- 練習問題
1. 置賜障害者雇用支援センターについての文章から、「地域に根ざし、顔の見えるサービスを」を含む語句で始まり「の提供」を目的としています。」で終わる部分を引用しなさい。
2. 置賜障害者雇用支援センターについての文章によると、このセンターは何年何月に開所しましたか。

- 引用文

音声ブラウザご使用の方向け: ナビメニューを飛ばして本文へ ナビメニューへ

地域に根ざし、顔の見えるサービスを
~置賜障害者雇用支援センターの1年を振り返って~

菅洋一

はじめに

 「障害者の雇用の促進等に関する法律」の改正(平成6・9年)により、訓練施設を整備する「施設設置型」と、授産施設などに併設する「あっせん型」という二つの形態となった障害者雇用支援センターは、「福祉部門と雇用部門の連携を図りながら、地域レベルでの継続的かつきめ細かな支援サービスの提供」を目的としています。
 平成12年6月現在、全国各地に「設置型」13か所、「あっせん型」16か所といった状況です。
 東北・北海道では初めての「あっせん型」として、平成11年4月に知的障害者総合援護施設「コロニー希望が丘」の授産施設に併設される形で開所した「置賜障害者雇用支援センター」の現状と課題について、1年間の取り組みを通して報告したいと思います。

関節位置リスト
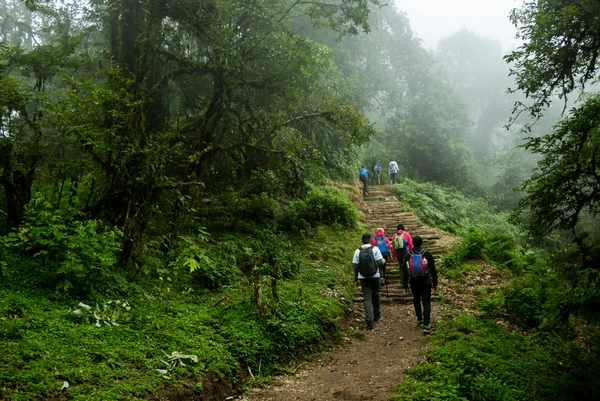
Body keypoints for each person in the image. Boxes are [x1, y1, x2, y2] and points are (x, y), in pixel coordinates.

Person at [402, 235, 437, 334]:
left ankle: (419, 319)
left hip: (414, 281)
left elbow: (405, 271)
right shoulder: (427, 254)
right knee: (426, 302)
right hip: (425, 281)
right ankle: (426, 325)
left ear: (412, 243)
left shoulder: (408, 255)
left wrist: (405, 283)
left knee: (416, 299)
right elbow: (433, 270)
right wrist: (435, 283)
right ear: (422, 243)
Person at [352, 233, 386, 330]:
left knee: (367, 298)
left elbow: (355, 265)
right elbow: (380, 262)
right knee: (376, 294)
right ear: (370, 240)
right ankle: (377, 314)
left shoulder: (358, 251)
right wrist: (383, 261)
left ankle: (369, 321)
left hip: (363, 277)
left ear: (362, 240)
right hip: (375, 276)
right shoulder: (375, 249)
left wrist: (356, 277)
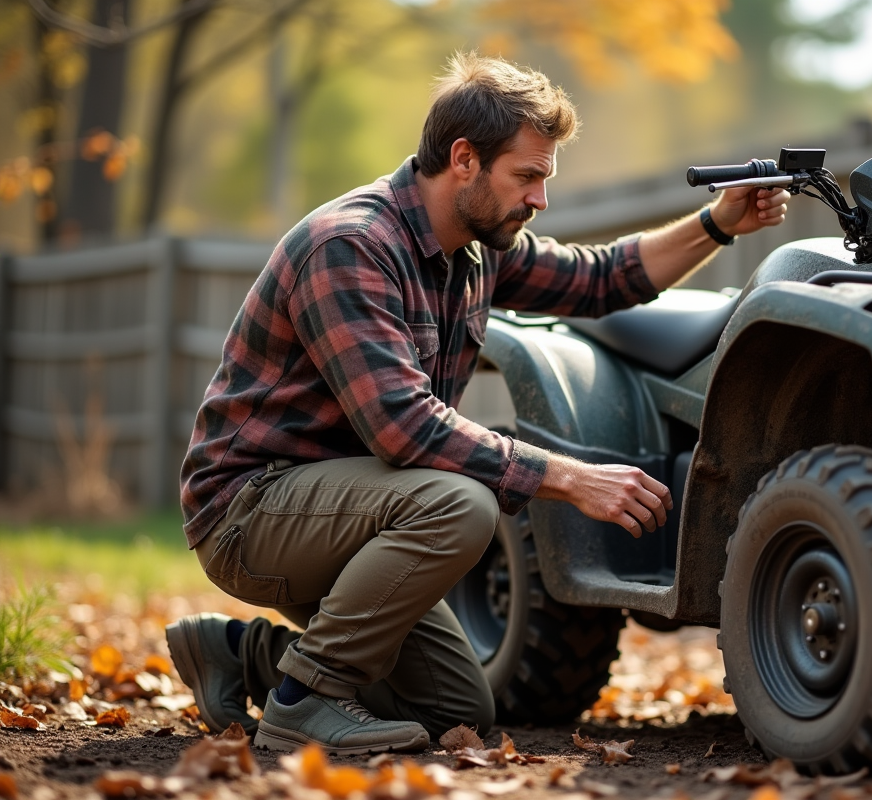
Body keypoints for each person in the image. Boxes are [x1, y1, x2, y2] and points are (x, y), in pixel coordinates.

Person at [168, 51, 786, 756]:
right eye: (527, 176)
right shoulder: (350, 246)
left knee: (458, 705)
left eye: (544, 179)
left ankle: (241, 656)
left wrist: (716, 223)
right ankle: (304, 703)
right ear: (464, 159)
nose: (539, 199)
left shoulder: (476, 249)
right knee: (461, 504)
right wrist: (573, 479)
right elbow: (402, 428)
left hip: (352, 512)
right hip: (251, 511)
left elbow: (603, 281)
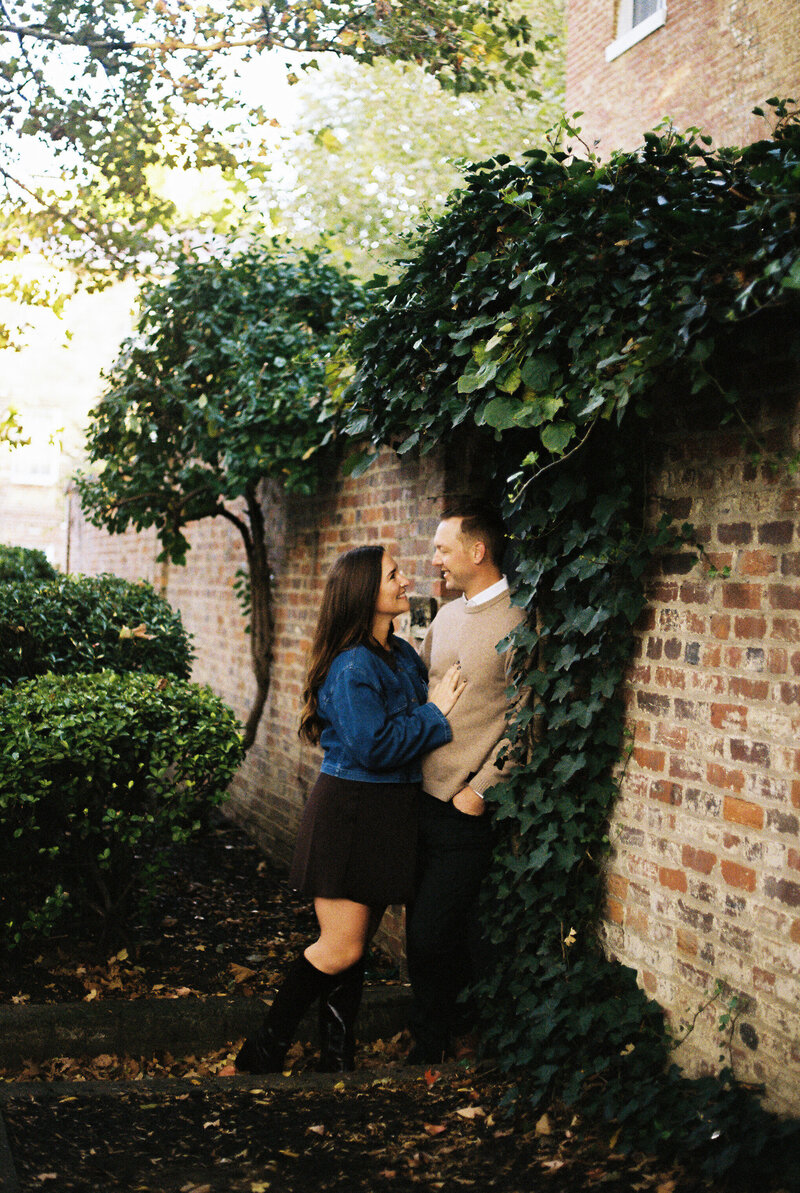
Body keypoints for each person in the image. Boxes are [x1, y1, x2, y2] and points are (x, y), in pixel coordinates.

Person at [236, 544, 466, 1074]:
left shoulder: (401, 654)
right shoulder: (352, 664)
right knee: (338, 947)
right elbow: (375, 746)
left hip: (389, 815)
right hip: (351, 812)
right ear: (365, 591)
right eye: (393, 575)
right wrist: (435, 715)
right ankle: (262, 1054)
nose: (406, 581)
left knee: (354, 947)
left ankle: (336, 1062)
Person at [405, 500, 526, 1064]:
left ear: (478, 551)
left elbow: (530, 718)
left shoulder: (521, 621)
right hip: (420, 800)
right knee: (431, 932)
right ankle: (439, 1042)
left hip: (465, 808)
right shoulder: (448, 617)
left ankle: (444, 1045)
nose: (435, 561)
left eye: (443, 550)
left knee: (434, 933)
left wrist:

- 解答一覧
1.
地域に根ざし、顔の見えるサービスを
~置賜障害者雇用支援センターの1年を振り返って~

菅洋一

はじめに

 「障害者の雇用の促進等に関する法律」の改正(平成6・9年)により、訓練施設を整備する「施設設置型」と、授産施設などに併設する「あっせん型」という二つの形態となった障害者雇用支援センターは、「福祉部門と雇用部門の連携を図りながら、地域レベルでの継続的かつきめ細かな支援サービスの提供」を目的としています。

2. 平成11年4月